──────── Entries supplied ────────

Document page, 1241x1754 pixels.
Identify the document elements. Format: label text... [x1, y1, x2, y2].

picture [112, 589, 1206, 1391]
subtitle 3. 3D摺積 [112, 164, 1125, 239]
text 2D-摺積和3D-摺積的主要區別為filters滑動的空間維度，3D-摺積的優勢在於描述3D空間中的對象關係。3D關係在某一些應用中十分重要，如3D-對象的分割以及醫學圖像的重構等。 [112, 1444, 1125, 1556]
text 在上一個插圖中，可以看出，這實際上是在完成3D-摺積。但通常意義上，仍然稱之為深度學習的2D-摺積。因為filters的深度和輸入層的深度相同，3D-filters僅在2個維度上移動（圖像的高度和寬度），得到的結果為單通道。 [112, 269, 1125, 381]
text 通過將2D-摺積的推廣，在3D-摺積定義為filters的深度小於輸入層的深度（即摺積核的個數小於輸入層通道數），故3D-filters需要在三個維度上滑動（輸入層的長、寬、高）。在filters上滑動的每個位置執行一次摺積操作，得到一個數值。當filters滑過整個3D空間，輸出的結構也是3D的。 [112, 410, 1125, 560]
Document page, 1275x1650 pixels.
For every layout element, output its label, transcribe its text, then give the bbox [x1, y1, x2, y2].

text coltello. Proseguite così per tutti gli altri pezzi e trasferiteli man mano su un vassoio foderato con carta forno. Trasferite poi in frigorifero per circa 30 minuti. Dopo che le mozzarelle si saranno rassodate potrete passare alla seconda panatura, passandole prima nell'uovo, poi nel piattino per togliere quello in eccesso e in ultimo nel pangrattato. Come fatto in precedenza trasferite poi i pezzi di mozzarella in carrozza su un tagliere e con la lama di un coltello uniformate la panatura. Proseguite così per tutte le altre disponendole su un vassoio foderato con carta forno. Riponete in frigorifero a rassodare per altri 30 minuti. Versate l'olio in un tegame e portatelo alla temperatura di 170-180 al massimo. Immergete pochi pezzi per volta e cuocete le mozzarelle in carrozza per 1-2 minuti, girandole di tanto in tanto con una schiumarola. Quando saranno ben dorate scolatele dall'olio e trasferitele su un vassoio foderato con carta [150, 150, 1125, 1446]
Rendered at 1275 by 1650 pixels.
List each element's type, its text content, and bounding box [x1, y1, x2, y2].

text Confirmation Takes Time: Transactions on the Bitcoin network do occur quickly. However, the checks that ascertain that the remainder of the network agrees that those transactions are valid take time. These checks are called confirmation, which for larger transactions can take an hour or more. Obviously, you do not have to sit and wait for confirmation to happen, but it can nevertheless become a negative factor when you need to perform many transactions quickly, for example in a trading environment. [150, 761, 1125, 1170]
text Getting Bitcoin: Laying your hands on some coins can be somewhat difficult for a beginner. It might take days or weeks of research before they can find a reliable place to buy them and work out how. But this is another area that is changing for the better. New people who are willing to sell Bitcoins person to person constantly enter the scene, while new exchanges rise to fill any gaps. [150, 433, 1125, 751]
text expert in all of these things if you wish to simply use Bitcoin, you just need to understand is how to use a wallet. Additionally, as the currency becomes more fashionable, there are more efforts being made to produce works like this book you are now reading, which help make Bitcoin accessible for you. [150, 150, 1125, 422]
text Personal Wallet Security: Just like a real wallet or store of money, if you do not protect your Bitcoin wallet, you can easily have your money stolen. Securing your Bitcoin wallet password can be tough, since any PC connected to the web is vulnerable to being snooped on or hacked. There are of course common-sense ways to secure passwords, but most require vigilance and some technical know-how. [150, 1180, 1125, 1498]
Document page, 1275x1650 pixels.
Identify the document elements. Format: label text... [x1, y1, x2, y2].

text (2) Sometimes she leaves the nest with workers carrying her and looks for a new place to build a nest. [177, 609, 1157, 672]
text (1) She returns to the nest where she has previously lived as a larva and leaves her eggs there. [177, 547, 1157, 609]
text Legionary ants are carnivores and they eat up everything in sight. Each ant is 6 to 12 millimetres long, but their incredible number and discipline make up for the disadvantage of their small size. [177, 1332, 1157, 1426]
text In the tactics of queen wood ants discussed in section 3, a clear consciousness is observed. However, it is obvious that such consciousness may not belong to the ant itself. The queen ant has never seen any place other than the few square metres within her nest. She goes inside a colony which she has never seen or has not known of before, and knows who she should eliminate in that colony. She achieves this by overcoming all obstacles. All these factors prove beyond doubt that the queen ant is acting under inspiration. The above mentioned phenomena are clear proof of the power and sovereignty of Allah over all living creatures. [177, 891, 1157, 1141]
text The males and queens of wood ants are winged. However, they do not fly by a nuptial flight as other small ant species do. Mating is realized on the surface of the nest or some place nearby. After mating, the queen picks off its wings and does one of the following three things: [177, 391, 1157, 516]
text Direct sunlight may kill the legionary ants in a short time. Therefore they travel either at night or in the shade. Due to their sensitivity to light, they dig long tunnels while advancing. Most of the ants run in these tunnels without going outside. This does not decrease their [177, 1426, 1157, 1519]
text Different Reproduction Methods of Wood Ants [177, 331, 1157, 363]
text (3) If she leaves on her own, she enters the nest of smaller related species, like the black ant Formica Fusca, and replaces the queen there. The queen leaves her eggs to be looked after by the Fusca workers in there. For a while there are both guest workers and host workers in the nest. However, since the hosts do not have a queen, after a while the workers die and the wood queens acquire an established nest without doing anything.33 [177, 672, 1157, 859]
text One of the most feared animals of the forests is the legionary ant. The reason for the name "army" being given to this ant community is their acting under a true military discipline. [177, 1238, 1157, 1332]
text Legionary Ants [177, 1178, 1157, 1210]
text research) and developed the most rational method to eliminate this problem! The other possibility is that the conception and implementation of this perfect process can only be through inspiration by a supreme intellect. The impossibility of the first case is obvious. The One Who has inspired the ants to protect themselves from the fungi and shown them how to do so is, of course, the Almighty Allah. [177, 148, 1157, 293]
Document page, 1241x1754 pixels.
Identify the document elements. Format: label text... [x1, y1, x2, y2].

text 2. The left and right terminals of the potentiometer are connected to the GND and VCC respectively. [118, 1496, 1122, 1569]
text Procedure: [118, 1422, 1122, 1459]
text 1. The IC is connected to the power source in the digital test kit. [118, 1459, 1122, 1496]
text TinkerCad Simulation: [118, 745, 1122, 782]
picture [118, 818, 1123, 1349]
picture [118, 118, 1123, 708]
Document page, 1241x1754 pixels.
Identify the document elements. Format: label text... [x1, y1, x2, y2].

────────

Copy out all of the entries above verbatim, line by line, with nothing altered.

Answer:
Document page, 1241x1754 pixels.
Identify the document elements. Format: label text... [x1, y1, x2, y2].

picture [112, 589, 1206, 1391]
subtitle 3. 3D摺積 [112, 164, 1125, 239]
text 2D-摺積和3D-摺積的主要區別為filters滑動的空間維度，3D-摺積的優勢在於描述3D空間中的對象關係。3D關係在某一些應用中十分重要，如3D-對象的分割以及醫學圖像的重構等。 [112, 1444, 1125, 1556]
text 在上一個插圖中，可以看出，這實際上是在完成3D-摺積。但通常意義上，仍然稱之為深度學習的2D-摺積。因為filters的深度和輸入層的深度相同，3D-filters僅在2個維度上移動（圖像的高度和寬度），得到的結果為單通道。 [112, 269, 1125, 381]
text 通過將2D-摺積的推廣，在3D-摺積定義為filters的深度小於輸入層的深度（即摺積核的個數小於輸入層通道數），故3D-filters需要在三個維度上滑動（輸入層的長、寬、高）。在filters上滑動的每個位置執行一次摺積操作，得到一個數值。當filters滑過整個3D空間，輸出的結構也是3D的。 [112, 410, 1125, 560]
Document page, 1275x1650 pixels.
For every layout element, output its label, transcribe its text, then give the bbox [x1, y1, x2, y2].

text coltello. Proseguite così per tutti gli altri pezzi e trasferiteli man mano su un vassoio foderato con carta forno. Trasferite poi in frigorifero per circa 30 minuti. Dopo che le mozzarelle si saranno rassodate potrete passare alla seconda panatura, passandole prima nell'uovo, poi nel piattino per togliere quello in eccesso e in ultimo nel pangrattato. Come fatto in precedenza trasferite poi i pezzi di mozzarella in carrozza su un tagliere e con la lama di un coltello uniformate la panatura. Proseguite così per tutte le altre disponendole su un vassoio foderato con carta forno. Riponete in frigorifero a rassodare per altri 30 minuti. Versate l'olio in un tegame e portatelo alla temperatura di 170-180 al massimo. Immergete pochi pezzi per volta e cuocete le mozzarelle in carrozza per 1-2 minuti, girandole di tanto in tanto con una schiumarola. Quando saranno ben dorate scolatele dall'olio e trasferitele su un vassoio foderato con carta [150, 150, 1125, 1446]
Rendered at 1275 by 1650 pixels.
List each element's type, its text content, and bounding box [x1, y1, x2, y2].

text Confirmation Takes Time: Transactions on the Bitcoin network do occur quickly. However, the checks that ascertain that the remainder of the network agrees that those transactions are valid take time. These checks are called confirmation, which for larger transactions can take an hour or more. Obviously, you do not have to sit and wait for confirmation to happen, but it can nevertheless become a negative factor when you need to perform many transactions quickly, for example in a trading environment. [150, 761, 1125, 1170]
text Getting Bitcoin: Laying your hands on some coins can be somewhat difficult for a beginner. It might take days or weeks of research before they can find a reliable place to buy them and work out how. But this is another area that is changing for the better. New people who are willing to sell Bitcoins person to person constantly enter the scene, while new exchanges rise to fill any gaps. [150, 433, 1125, 751]
text expert in all of these things if you wish to simply use Bitcoin, you just need to understand is how to use a wallet. Additionally, as the currency becomes more fashionable, there are more efforts being made to produce works like this book you are now reading, which help make Bitcoin accessible for you. [150, 150, 1125, 422]
text Personal Wallet Security: Just like a real wallet or store of money, if you do not protect your Bitcoin wallet, you can easily have your money stolen. Securing your Bitcoin wallet password can be tough, since any PC connected to the web is vulnerable to being snooped on or hacked. There are of course common-sense ways to secure passwords, but most require vigilance and some technical know-how. [150, 1180, 1125, 1498]
Document page, 1275x1650 pixels.
Identify the document elements. Format: label text... [x1, y1, x2, y2].

text (2) Sometimes she leaves the nest with workers carrying her and looks for a new place to build a nest. [177, 609, 1157, 672]
text (1) She returns to the nest where she has previously lived as a larva and leaves her eggs there. [177, 547, 1157, 609]
text Legionary ants are carnivores and they eat up everything in sight. Each ant is 6 to 12 millimetres long, but their incredible number and discipline make up for the disadvantage of their small size. [177, 1332, 1157, 1426]
text In the tactics of queen wood ants discussed in section 3, a clear consciousness is observed. However, it is obvious that such consciousness may not belong to the ant itself. The queen ant has never seen any place other than the few square metres within her nest. She goes inside a colony which she has never seen or has not known of before, and knows who she should eliminate in that colony. She achieves this by overcoming all obstacles. All these factors prove beyond doubt that the queen ant is acting under inspiration. The above mentioned phenomena are clear proof of the power and sovereignty of Allah over all living creatures. [177, 891, 1157, 1141]
text The males and queens of wood ants are winged. However, they do not fly by a nuptial flight as other small ant species do. Mating is realized on the surface of the nest or some place nearby. After mating, the queen picks off its wings and does one of the following three things: [177, 391, 1157, 516]
text Direct sunlight may kill the legionary ants in a short time. Therefore they travel either at night or in the shade. Due to their sensitivity to light, they dig long tunnels while advancing. Most of the ants run in these tunnels without going outside. This does not decrease their [177, 1426, 1157, 1519]
text Different Reproduction Methods of Wood Ants [177, 331, 1157, 363]
text (3) If she leaves on her own, she enters the nest of smaller related species, like the black ant Formica Fusca, and replaces the queen there. The queen leaves her eggs to be looked after by the Fusca workers in there. For a while there are both guest workers and host workers in the nest. However, since the hosts do not have a queen, after a while the workers die and the wood queens acquire an established nest without doing anything.33 [177, 672, 1157, 859]
text One of the most feared animals of the forests is the legionary ant. The reason for the name "army" being given to this ant community is their acting under a true military discipline. [177, 1238, 1157, 1332]
text Legionary Ants [177, 1178, 1157, 1210]
text research) and developed the most rational method to eliminate this problem! The other possibility is that the conception and implementation of this perfect process can only be through inspiration by a supreme intellect. The impossibility of the first case is obvious. The One Who has inspired the ants to protect themselves from the fungi and shown them how to do so is, of course, the Almighty Allah. [177, 148, 1157, 293]
Document page, 1241x1754 pixels.
Identify the document elements. Format: label text... [x1, y1, x2, y2].

text 2. The left and right terminals of the potentiometer are connected to the GND and VCC respectively. [118, 1496, 1122, 1569]
text Procedure: [118, 1422, 1122, 1459]
text 1. The IC is connected to the power source in the digital test kit. [118, 1459, 1122, 1496]
text TinkerCad Simulation: [118, 745, 1122, 782]
picture [118, 818, 1123, 1349]
picture [118, 118, 1123, 708]
Document page, 1241x1754 pixels.
Identify the document elements. Format: label text... [x1, y1, x2, y2].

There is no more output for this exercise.